Goal 1 — According to the forum discussion about colonizing the galaxy, roughly how far is the Andromeda galaxy from Earth?
Goal 2 — In the forum discussion about colonizing the galaxy, change "Dyson sphere" to "ringworld" and give that part again, starting at the words "In short, do" and stopping after "Galaxy? Yes I do.".
Goal 3 — Please go on with the forum discussion about colonizing the galaxy from the point where it stops.

Will we be able to make our existence indefinite? (Colonise the galaxy/universe)

Will we survive earth?
I watched a program on one of the many sciency type channels on sky today (the program was called ‘space’) It was IMO crammed with pseudo-science (fake science) but it planted a seed - It stated that humans have overcome seemingly impossible obstacles throughout history with apparent ease. Obstacles which were thought impossible before.

Will the human race survive earth and develop the technology necesary to tracel the vast distances required to find habitable planets?

Failing that, will it discover ways of using the near planets to survive for many thousands of years more?

I don’t want to make my existence indefinite by colonizing the galaxy, I want to make my existence indefinite by not dying.

*Will the human race survive earth and develop the technology necessary to tracel the vast distances required to find habitable planets? *

Yes. But I don’t think that finding habitable planets will be the driving force. I believe it will be a drive for resources and for exploration. I believe that habitable places will be far easier, safer and more comforatble to build (e.g. perfect gravity, temperature, & beauty, no bad indigenous bugs or folks), than finding “second earths”. Terra forming will probably also be more common than colonizing habitable planets too.

In short, do I think in 17,005 C.E. there will be a big Habitat the size of Conneticutt sized habitat (or a Babylon 5 style ship or pleasure asteroid or Dyson sphere) full of humans circling a star in the Andromeda Galaxy? Yes I do.

*it discover ways of using the near planets to survive for many thousands of years more? *

Yes. I expect that my Grandchildren will be the first generation to do this and my great grandkids to be in a society that couldn’t survive as is without the resources it harvest from the solar system

The Andromeda galaxy is roughly *2.9 million * light years from Earth. Barring some kind of superluminal propulsion (for which there are some theoretical possibilities but no conception of how to actualize them or knoe if they are even physically realizable) we aren’t going to be there in fifteen thousand years, or a hundred and fifty. Maybe in fifteen million.

But I agree that, once (if) we extend into space we aren’t going to be that interested in habitable worlds. We don’t really have any good data on the frequency of earth-like planets, but even a planet roughly the same size and in a zone suitable for us would still mostly likely lack a breathable atmosphere or be otherwise uninhabitable just as the earth 1.5 billion years ago would have been uninviting to us. As for terraforming, that would require spending an enormous amount of effort to get a relatively small return in living space. The biggest thing the planet does for us that we can’t readily build into a spacecraft or orbital habitat is act as a filter for radiation. Protection from radiation takes either extremely powerful magnetic fields–to powerful for a small habitat or ship–or a lot of mass, which the earth provides via it’s rotating iron core and thickish layer of air. By the time we have the capability to manage resources on the scale demanded by such projects, we’ll probably have no need for them, as we’ll have had to find some way to dispense with all of the extraneous plumbing and delicate tissue that serves to enclose and act as a vehicle for our intellects. Hauling around huge masses of oxygen, water, food, et cetera that we use so wastefully just isn’t feasible for long-term space habitation. (Hey, it’s not our fault. We “grew up” with such a large allowance that we never had to conserve these things.)

Raw data —
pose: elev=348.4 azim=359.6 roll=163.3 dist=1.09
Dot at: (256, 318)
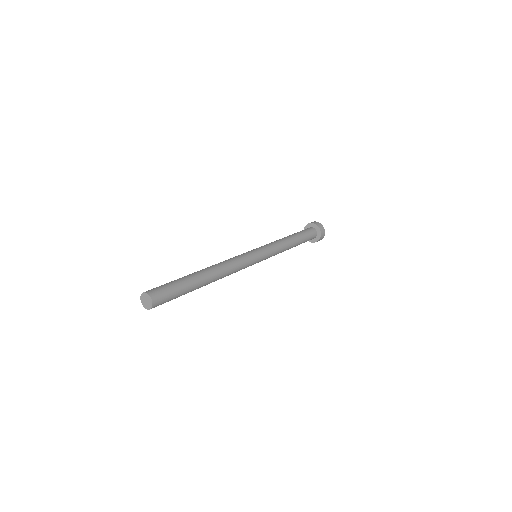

Right answer 1 — Roughly 2.9 million light years.

Right answer 2 —
In short, do I think in 17,005 C.E. there will be a big Habitat the size of Conneticutt sized habitat (or a Babylon 5 style ship or pleasure asteroid or ringworld) full of humans circling a star in the Andromeda Galaxy? Yes I do.

Right answer 3 —
But it may be a long while before we have a need to leave the solar system. The resources between earth and Jupiter’s orbit alone are a wealth that Andrew Carnegie couldn’t imagine in an LSD-induced fantasy. It’ll take a long time to make a dent in those commodities, and the energy cost of traveling between stars using any conceivable technology is so high that we’ll do it not because of a need for resources (that would be cost-prohibitive to transport back anyway) but because we want to explore. There’s no predicting, or even realistically speculating on what we’ll be able to do in the future; we only know that we’ll have capabilities we can’t even imagine today, any more than Babbage would have imagined the personal computer.

That is assuming, of course, that we survive long enough to get to that point. Any number of things could happen to clean us out, including a lot of things we threaten to do to ourselves, not to mention being destroyed to make way for a hyperspace bypass. :smiley:

Stranger

Considering that nothing is more dangerous to humanity than being on earth except for being away from earth — no.

The Earth will be around for at least 4-5 billion years when the sun goes red giant, and even then it might not be swallowed. Given that this is a similar amount of time from when life first appeared on Earth and that homo sapiens has been around for less than a mere million years, the species which survives Earth will be “us” only insofar as “we” are those first prokaryotes.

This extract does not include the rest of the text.